BRIEF: Copy each line of the material below that contains the word "pilot". Treat case as significant.

DATASET RECORDS:
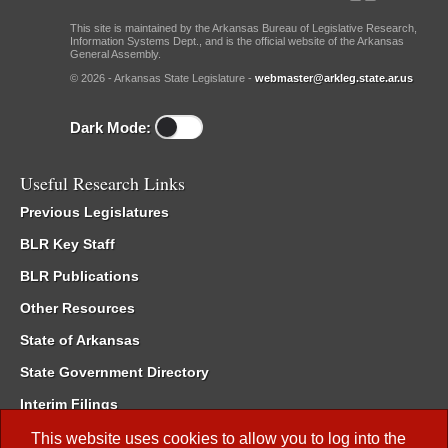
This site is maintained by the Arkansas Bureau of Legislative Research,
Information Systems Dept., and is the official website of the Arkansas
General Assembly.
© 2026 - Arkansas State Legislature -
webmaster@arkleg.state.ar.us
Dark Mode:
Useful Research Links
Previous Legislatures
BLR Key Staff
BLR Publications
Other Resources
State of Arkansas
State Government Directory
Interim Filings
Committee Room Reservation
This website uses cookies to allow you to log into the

...

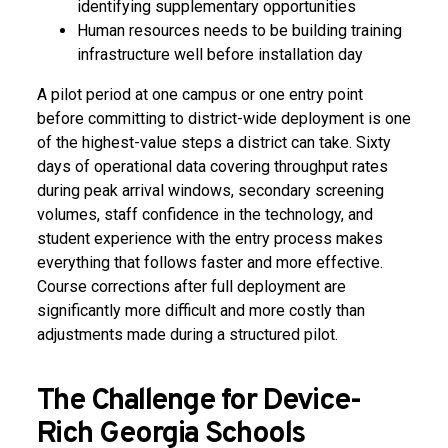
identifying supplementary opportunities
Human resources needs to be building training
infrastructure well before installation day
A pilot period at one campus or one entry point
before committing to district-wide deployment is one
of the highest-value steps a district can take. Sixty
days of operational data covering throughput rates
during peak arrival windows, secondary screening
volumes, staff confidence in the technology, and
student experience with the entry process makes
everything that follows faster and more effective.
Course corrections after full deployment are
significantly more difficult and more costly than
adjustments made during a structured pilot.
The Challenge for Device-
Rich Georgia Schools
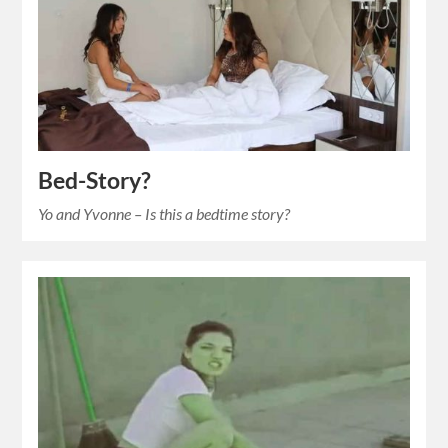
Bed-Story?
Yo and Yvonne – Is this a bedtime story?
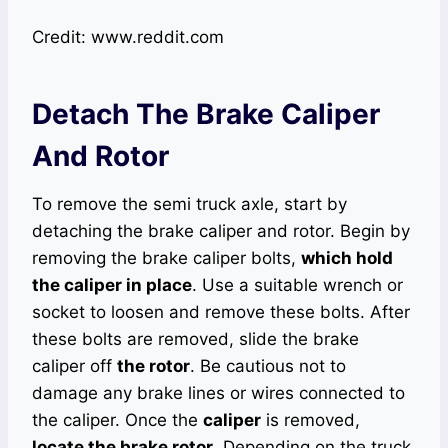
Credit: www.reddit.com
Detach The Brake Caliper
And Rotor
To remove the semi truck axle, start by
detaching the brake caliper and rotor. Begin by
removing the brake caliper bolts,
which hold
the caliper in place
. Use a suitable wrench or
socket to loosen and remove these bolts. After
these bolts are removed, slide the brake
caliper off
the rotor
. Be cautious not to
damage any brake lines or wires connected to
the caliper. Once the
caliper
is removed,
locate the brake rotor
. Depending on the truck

...

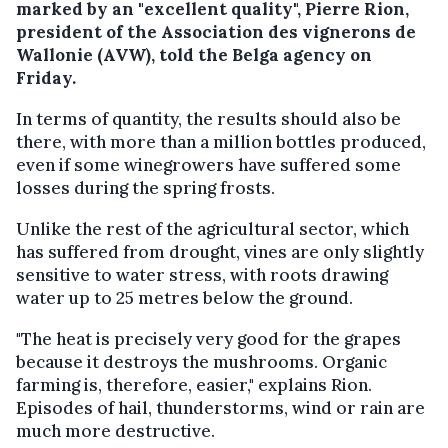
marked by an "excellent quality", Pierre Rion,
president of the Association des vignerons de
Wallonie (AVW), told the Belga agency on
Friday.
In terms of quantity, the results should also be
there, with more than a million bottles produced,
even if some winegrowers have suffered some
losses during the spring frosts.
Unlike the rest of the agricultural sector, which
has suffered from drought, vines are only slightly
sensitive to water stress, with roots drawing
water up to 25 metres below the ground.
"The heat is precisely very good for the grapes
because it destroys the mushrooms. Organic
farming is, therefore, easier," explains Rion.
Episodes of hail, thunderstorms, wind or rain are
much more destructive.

ANSWER TO THIS TASK:
A pilot period at one campus or one entry point
adjustments made during a structured pilot.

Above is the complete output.